Ravikant Shukla

Personal information
- Born: 7 July 1987 (age 39) Raebareli, Uttar Pradesh, India
- Nickname: Ravi
- Batting: Left-handed
- Bowling: Right-arm medium-fast
- Role: Batsman

Domestic team information
- 2005-2012: Uttar Pradesh
- 2012-2014: Goa

Career statistics
| Competition | FC | LA | T20 |
| Matches | 40 | 37 | 15 |
| Runs scored | 1,962 | 916 | 245 |
| Batting average | 35.03 | 32.71 | 17.50 |
| 100s/50s | 2/12 | 0/7 | 0/0 |
| Top score | 135 | 94* | 39 |
| Balls bowled | 180 | 6 | 6 |
| Wickets | 1 | 0 | 0 |
| Bowling average | 83.00 | – | – |
| 5 wickets in innings | 0 | – | – |
| 10 wickets in match | 0 | – | – |
| Best bowling | 1/31 | – | – |
| Catches/stumpings | 37/0 | 19/0 | 8/0 |

= Ravikant Shukla =

Indian cricketer (born 1987)

	Ravikant Udaybhan Shukla (born 9 July 1987) is a former Indian first-class cricketer.

== Career ==
Shukla played at the U-16 and U-19 cricket for Uttar Pradesh cricket team.
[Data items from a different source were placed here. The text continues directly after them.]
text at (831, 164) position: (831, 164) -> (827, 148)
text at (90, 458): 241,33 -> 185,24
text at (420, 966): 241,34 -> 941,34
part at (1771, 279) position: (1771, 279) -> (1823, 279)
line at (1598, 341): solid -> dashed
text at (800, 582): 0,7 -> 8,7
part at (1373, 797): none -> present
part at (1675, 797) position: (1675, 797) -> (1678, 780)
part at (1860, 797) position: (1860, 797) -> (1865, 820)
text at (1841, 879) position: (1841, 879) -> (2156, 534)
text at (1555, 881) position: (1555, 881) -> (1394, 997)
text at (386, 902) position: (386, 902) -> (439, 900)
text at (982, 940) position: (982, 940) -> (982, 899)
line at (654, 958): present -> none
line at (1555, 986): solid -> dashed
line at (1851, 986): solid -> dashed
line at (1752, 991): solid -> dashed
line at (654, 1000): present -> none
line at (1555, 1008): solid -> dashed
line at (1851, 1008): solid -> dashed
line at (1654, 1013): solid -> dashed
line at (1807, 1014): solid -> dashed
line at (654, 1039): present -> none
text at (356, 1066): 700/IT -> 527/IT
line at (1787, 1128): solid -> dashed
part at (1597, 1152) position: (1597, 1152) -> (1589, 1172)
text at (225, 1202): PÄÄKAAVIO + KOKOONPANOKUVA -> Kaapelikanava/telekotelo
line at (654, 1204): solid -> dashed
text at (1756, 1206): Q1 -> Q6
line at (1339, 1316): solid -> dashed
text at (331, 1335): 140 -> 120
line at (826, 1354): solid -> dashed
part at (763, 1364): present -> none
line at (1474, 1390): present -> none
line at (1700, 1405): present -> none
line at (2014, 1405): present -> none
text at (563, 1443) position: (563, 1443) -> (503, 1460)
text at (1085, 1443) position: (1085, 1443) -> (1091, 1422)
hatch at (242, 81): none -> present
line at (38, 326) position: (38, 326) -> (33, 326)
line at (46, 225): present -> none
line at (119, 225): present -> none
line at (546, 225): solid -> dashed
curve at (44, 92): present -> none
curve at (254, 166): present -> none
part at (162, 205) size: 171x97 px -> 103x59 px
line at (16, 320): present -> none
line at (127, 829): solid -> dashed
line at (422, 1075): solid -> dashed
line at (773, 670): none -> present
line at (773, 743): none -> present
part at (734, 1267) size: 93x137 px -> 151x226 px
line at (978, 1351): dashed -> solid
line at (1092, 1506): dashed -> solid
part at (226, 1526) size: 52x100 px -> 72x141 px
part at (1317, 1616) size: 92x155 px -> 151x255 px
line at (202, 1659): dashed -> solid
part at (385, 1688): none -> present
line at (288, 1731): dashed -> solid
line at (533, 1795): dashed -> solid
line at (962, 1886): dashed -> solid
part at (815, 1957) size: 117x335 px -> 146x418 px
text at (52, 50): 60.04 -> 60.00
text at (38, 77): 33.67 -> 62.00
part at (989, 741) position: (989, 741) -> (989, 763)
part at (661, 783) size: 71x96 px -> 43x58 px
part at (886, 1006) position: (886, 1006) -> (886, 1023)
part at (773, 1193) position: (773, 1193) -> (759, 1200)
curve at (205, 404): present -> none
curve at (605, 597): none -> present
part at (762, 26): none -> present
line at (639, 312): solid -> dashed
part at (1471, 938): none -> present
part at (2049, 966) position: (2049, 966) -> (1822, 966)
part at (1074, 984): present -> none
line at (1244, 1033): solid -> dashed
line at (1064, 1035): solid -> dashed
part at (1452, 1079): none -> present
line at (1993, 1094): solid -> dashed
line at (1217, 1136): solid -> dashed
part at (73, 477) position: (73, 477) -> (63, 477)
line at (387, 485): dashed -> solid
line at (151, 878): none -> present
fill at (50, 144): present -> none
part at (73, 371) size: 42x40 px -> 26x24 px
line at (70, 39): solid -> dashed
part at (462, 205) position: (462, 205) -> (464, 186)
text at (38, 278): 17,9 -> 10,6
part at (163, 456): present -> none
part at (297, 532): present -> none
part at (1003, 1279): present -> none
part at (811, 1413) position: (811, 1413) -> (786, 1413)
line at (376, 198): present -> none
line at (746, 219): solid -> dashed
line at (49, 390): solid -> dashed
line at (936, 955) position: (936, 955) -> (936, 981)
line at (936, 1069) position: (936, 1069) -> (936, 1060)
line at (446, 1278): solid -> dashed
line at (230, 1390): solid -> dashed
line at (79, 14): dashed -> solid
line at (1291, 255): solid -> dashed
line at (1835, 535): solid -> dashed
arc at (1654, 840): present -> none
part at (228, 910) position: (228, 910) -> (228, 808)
He captained the India U19 national cricket team at the 2006 U-19 Cricket World Cup where India emerged as runners-up to Pakistan in the final. During the tournament, he scored 53 runs in 6 matches.

Shukla made his first-class debut at the age of 18 for Uttar Pradesh.